Abstract

To remain marked as other even in the process of becoming citizens, of becoming incorporated into the nation, still haunts contemporary Jewish experience as well as efforts to explain Jewish difference. Although it may be said that the French and American revolutions brought Jews into the dominant cultures of the West, they also set limits on this very promise of inclusion. In this essay I am interested in these limits as they have been enacted and reenacted in the United States, especially after the mass migration of Eastern European Jews to this country at the turn of the last century. I am concerned about the ways tolerance works to both regulate and maintain a deep ambivalence around Jews, Jewishness, and Judaism in U.S. society, even in the present.
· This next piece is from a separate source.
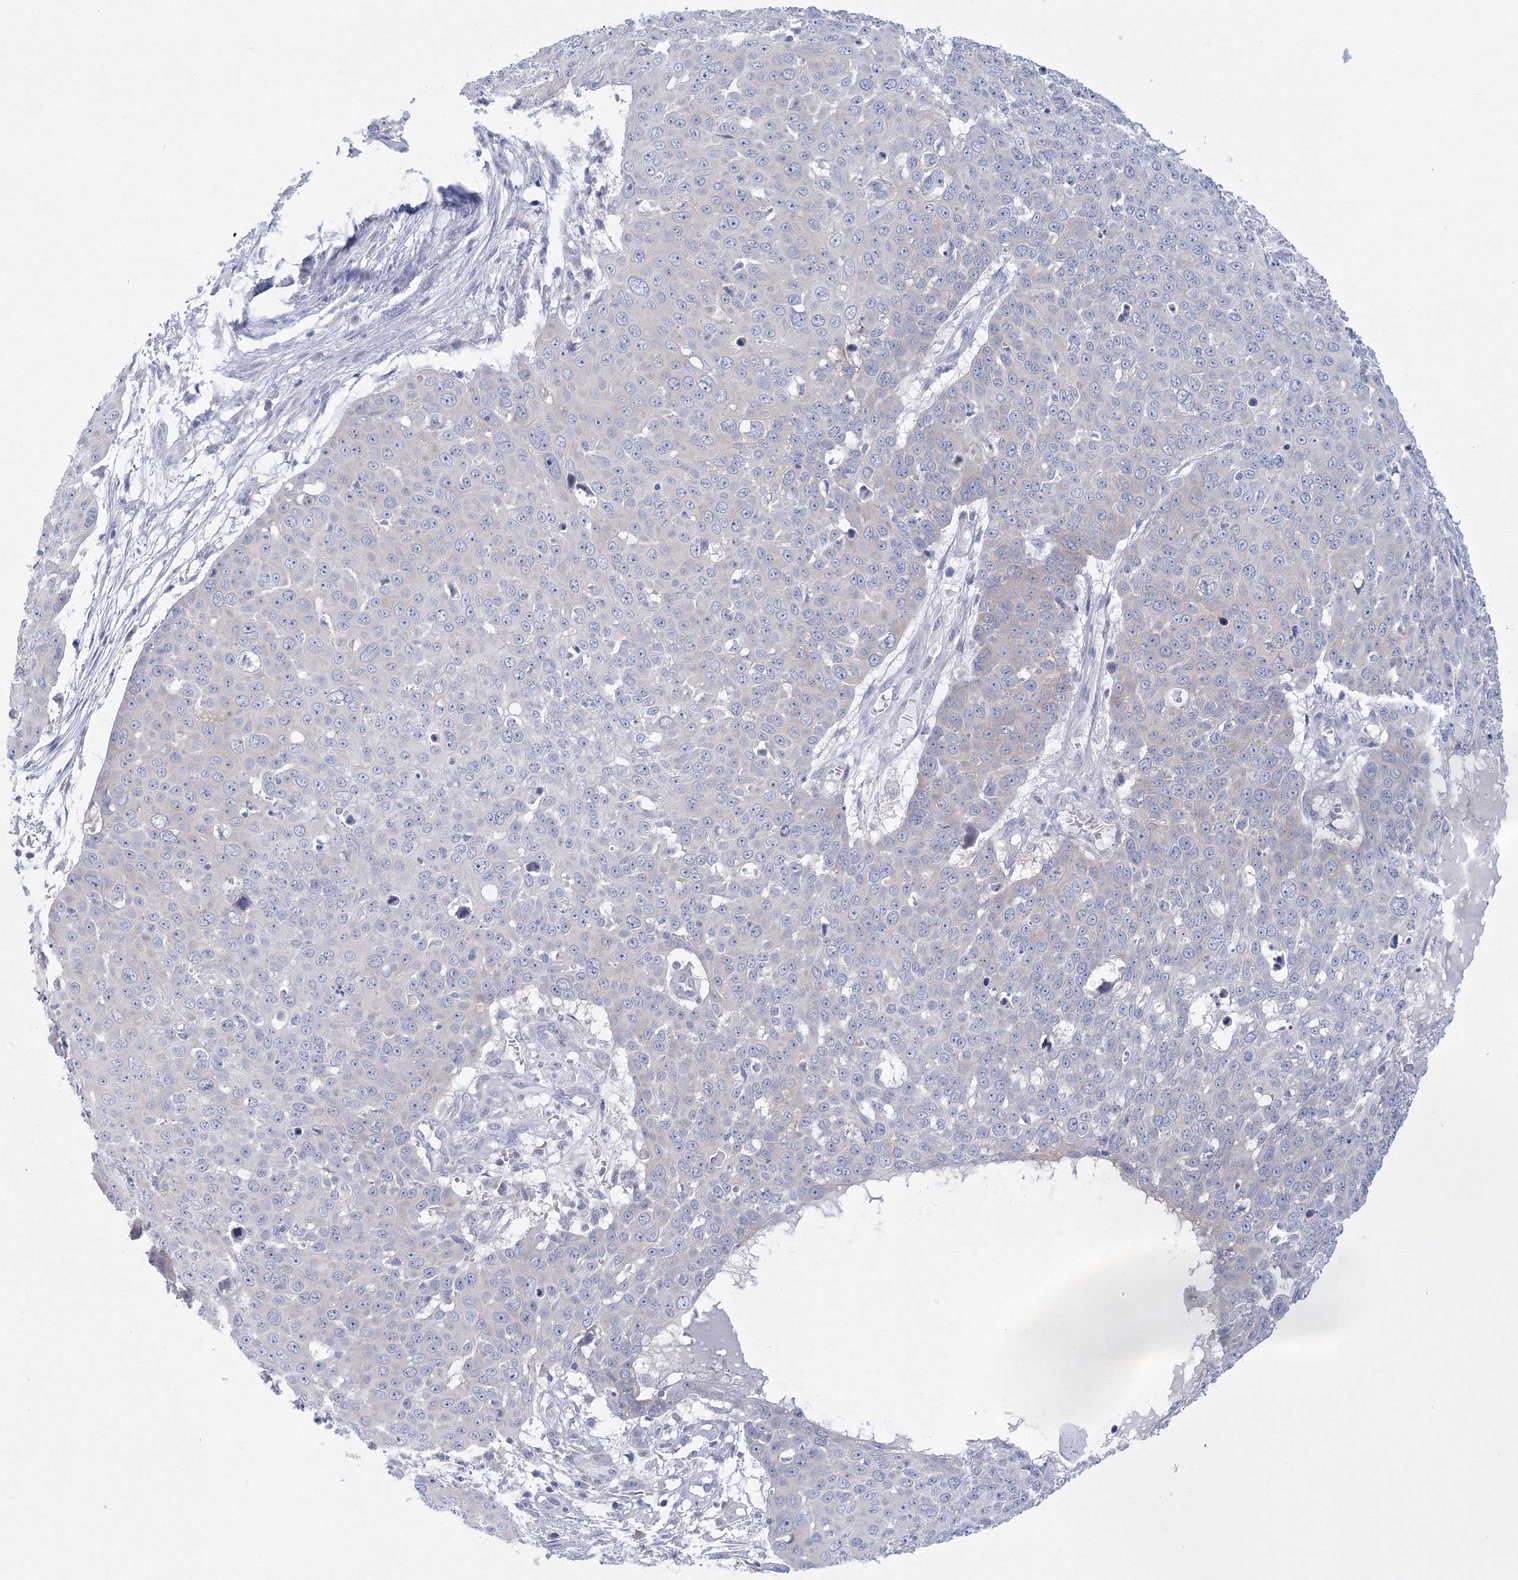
{"staining": {"intensity": "negative", "quantity": "none", "location": "none"}, "tissue": "skin cancer", "cell_type": "Tumor cells", "image_type": "cancer", "snomed": [{"axis": "morphology", "description": "Squamous cell carcinoma, NOS"}, {"axis": "topography", "description": "Skin"}], "caption": "Immunohistochemical staining of human skin cancer (squamous cell carcinoma) shows no significant staining in tumor cells.", "gene": "TACC2", "patient": {"sex": "male", "age": 71}}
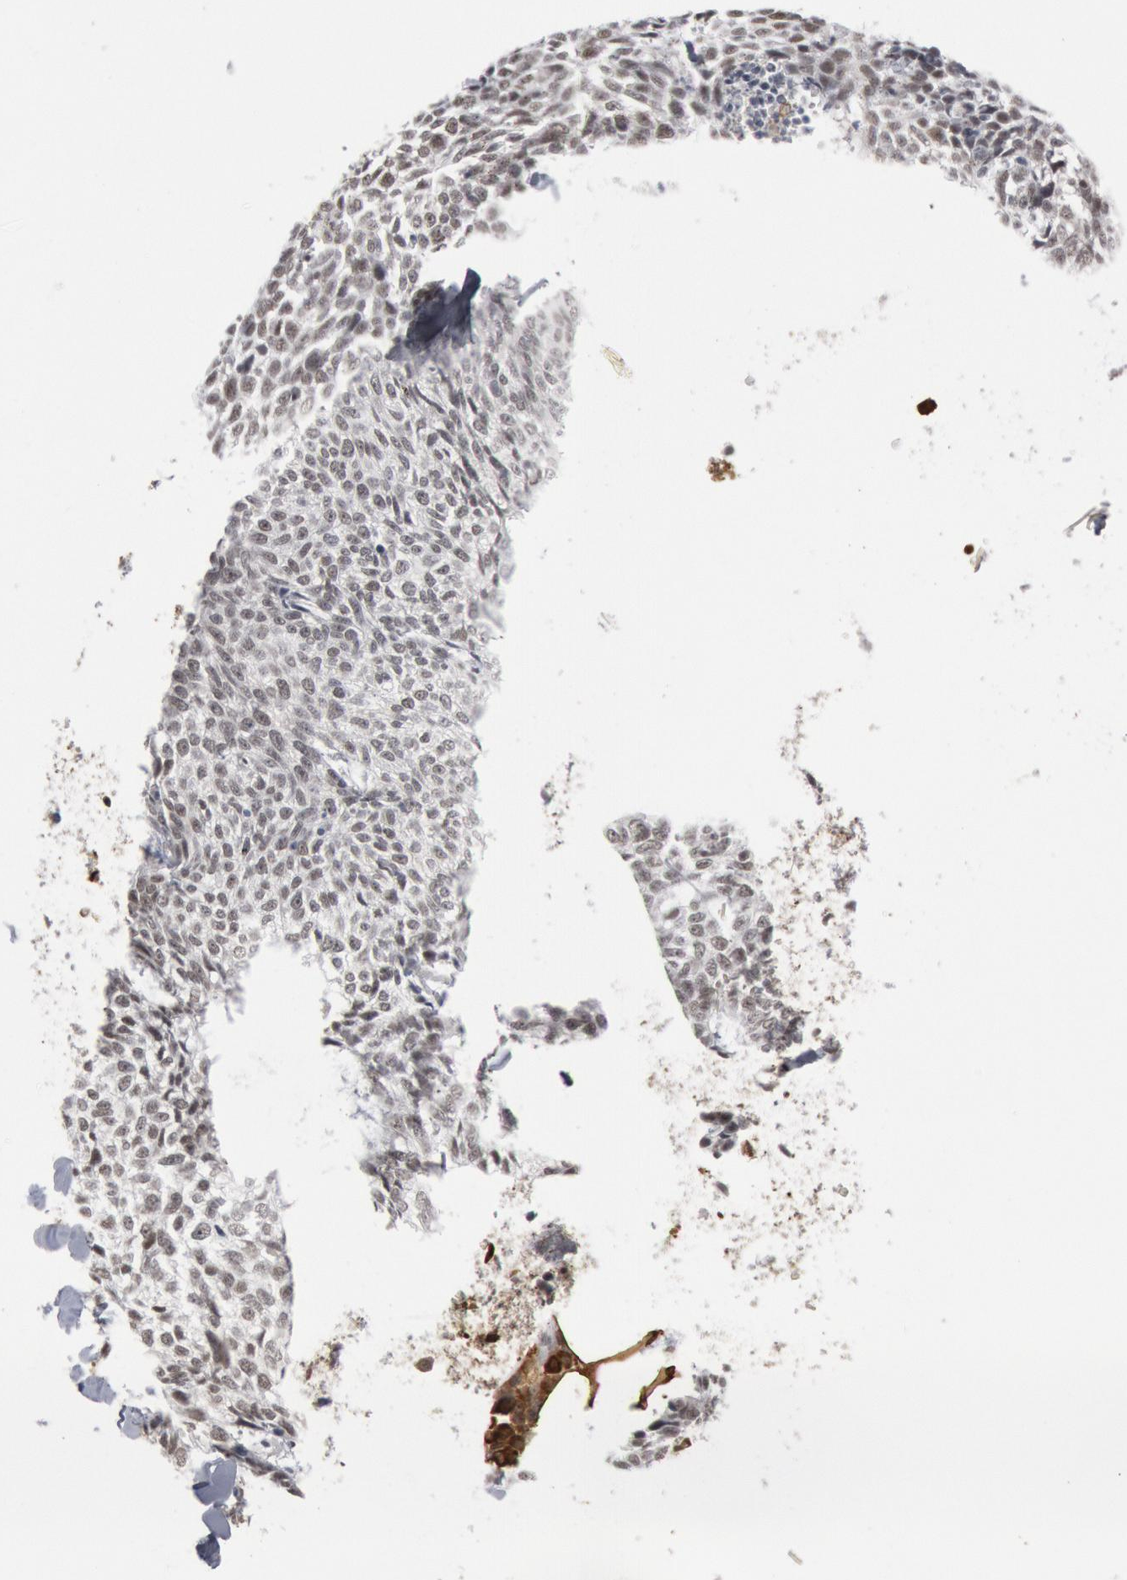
{"staining": {"intensity": "negative", "quantity": "none", "location": "none"}, "tissue": "skin cancer", "cell_type": "Tumor cells", "image_type": "cancer", "snomed": [{"axis": "morphology", "description": "Basal cell carcinoma"}, {"axis": "topography", "description": "Skin"}], "caption": "Immunohistochemistry histopathology image of human skin basal cell carcinoma stained for a protein (brown), which exhibits no staining in tumor cells.", "gene": "PTPN6", "patient": {"sex": "female", "age": 89}}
By retracing the legacy of Jewish emancipation in the West alongside a legacy of Jewish enlightenment and modernity as experienced in Eastern Europe, and then seeing what happened as these two distinct visions of Jewish modernity came into conflict in the United States in the early twentieth century under the umbrella of the liberal inclusion, I show how this vision of inclusion had no place for Eastern European Jewish secularism, the legacy of Yiddish secularism that characterized the Jewishness of so many of these immigrant Jews. Turning to the archive, I offer a reading of some the arguments of the last generation of these secular Yiddishists as presented in the pages of Judaism: A Quarterly of Jewish Life and Thought, a journal founded in 1952 in the U.S. with the explicit goal of reviving Jewish religious thought. Noting the irony of these discussions in the pages of this explicitly religious journal, I make a case for revisiting the ways these Yiddish thinkers struggled to make their Jewish cultural stance make sense in the context of American religious pluralism. In this way, I reconsider the legacy of liberal inclusion for Jews and what it might mean for there to be a place for not only secular Jews, but a whole range of Jewish positions in the contemporary United States.